It was a 12-year-old boy with HIV that introduced me to the field of pediatric gastroenterology. The patient was failing to thrive and had increasing viral loads due to his inability to take his medications. A percutaneous gastrostomy tube was subsequently inserted and 1 month later, he was 5 pounds heavier with improving CD4 counts. However, it wasn't until residency that I discovered the true variety of patients treated and managed by pediatric gastroenterologists.
In fact, gastrointestinal issues remain one of the most common causes for visits to the general pediatrician. Disease processes can range from acute and self-resolving to chronic, requiring daily life-long therapy. As such, the field of pediatric gastroenterology has evolved to include various subspecialties including nutrition, motility, and hepatology to name just a few.
Furthermore, the science of flexible endoscopy has also evolved. Therapeutic endoscopic techniques are currently being developed that may take minimally invasive surgery to the extreme. Such procedures include endoscopic cholecystectomies, endoscopic appendectomies, and even endoscopic fundoplications.
It is with much gratitude, as guest editor of this issue of Pediatric Annals, to present a variety of articles on a broad range of topics within the field of pediatric gastroenterology, hepatology, and nutrition. The articles discuss subjects ranging from common pediatric problems to complex disease processes requiring a multidisciplinary approach.
One of the most common issues to present to the general pediatrician is the toddler who is not gaining weight. Is the poor weight gain secondary to an organic etiology or secondary to psychosocial causes? What can the general pediatrician do to help differentiate this question as well as start the patient on appropriate treatment? Dr. Catherine Larson-Nath and myself provide a review of the literature and highlight the various causes and routine evaluations, as well as when additional expertise might be needed for further assessment of the pediatric patient.
Pancreatitis can range from a short hospitalization to a prolonged intensive care unit stay, requiring intubation and mechanical ventilation. In their article, Dr. Edgardo D. Rivera Rivera and colleagues discuss hereditary pancreatitis. In addition, they outline when genetic testing should be considered as well as describe the various genes that have been associated with this chronic disease.
With the increasing incidence of childhood obesity, Dr. Martin Duncan and colleagues provide insight into what has become the leading cause of elevated liver enzymes in children of all ages—nonalcoholic fatty liver disease and nonalcoholic steatohepatitis. The article provides a detailed outline as to the differential diagnosis, evaluation, and treatment of this common pediatric disease process; they also define some of the potential complications of this progressive disease.
Inflammatory bowel disease (IBD) continues to be a multidimensional disease with some people experiencing only inflammation easily controlled with medication versus those with multiple complications including fistulas and strictures that require surgery. Although the disease has been known for close to a century, new treatments, which have changed the natural history of the disease, have only been around for the last 15 to 20 years and only approved in pediatrics in the last decade. Dr. Jonathan Cordova and colleagues outline the various presentations, systemic signs, and the latest treatment options for IBD, which is a potentially devastating disease. In addition, they describe a more common presentation of Crohn's disease (CD) in pediatrics—perianal CD.

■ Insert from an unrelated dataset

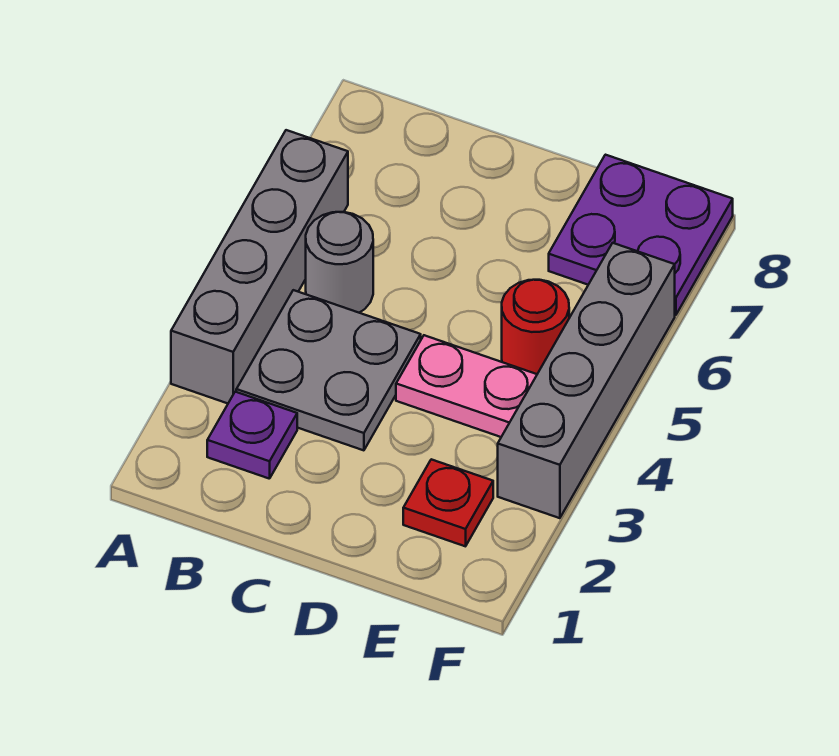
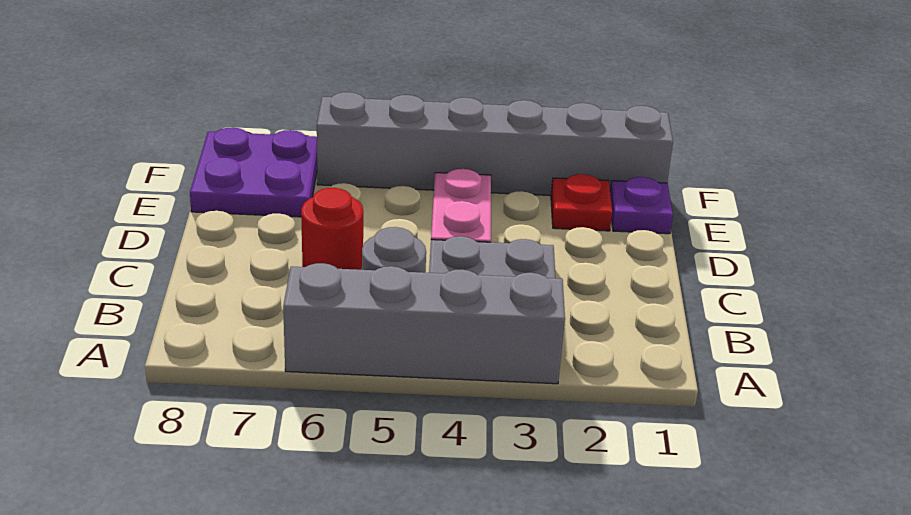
purple 1x1 plate [207,392,297,479] -> purple 1x1 plate moved to [610,177,673,234]
red 1x1 round brick [502,280,569,374] -> red 1x1 round brick moved to [301,188,363,270]
grey 1x4 brick [498,243,675,518] -> grey 1x6 brick [317,92,673,196]

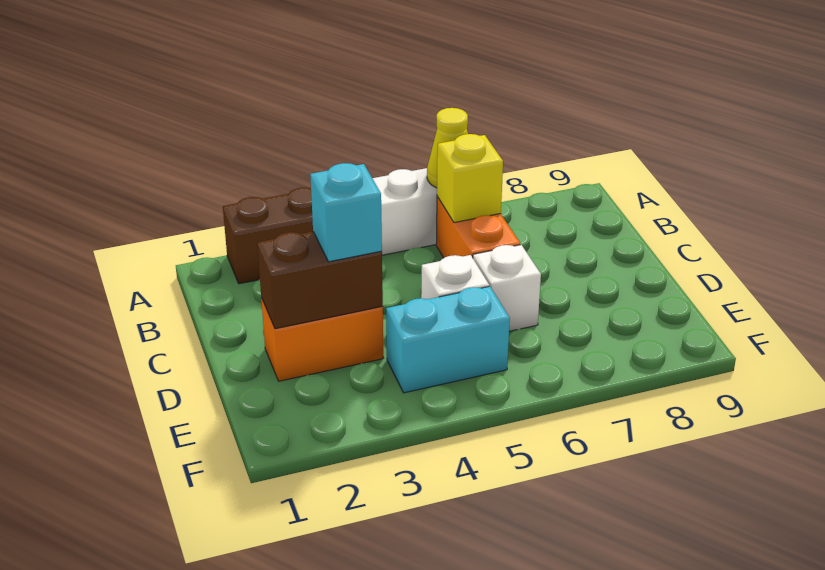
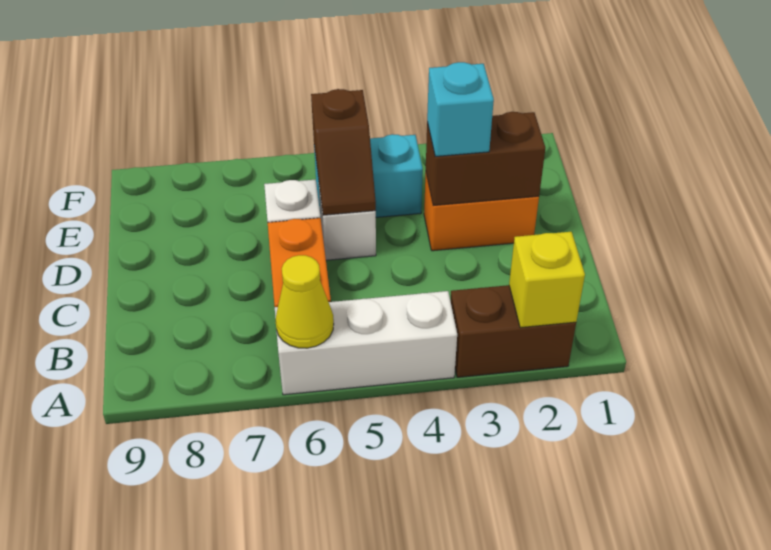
yellow 1x1 brick [437,134,503,223] -> yellow 1x1 brick moved to [509,232,585,328]
none -> brown 1x2 slope [311,89,376,215]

Lastly, in her article, Dr. Vi Lier Goh discusses eosinophilic esophagitis, and illustrates the fact that this once rare disorder appears to be increasing in incidence. She outlines the diagnostic criteria, disease symptoms, and presentations, which seem to vary with age. Additionally, the various treatment modalities and potential treatment pitfalls are discussed, which illuminate why a multidisciplinary approach is needed for such a complex disorder.
In summary, I have attempted to choose topics that show the diverse nature of pediatric gastroenterology, hepatology, and nutrition. Additionally, I selected topics that are likely to be encountered within the general pediatrician's office. Although the field of pediatric gastroenterology continues to evolve, the various topics presented represent common and/or increasingly common disease processes in this specialty.
Thank you to all of the contributing authors for all their hard work and dedication to this project as well as special thanks to Dr. Praveen Goday (Children's Hospital of Wisconsin, Medical College of Wisconsin) who provided added oversight to this issue. Also, I would like to thank Dr. Joseph R. Hageman (University of Chicago, Pritzker School of Medicine) for this opportunity and all his hard work on this project. I hope the articles are a valuable tool and resource for these common pediatric disease processes.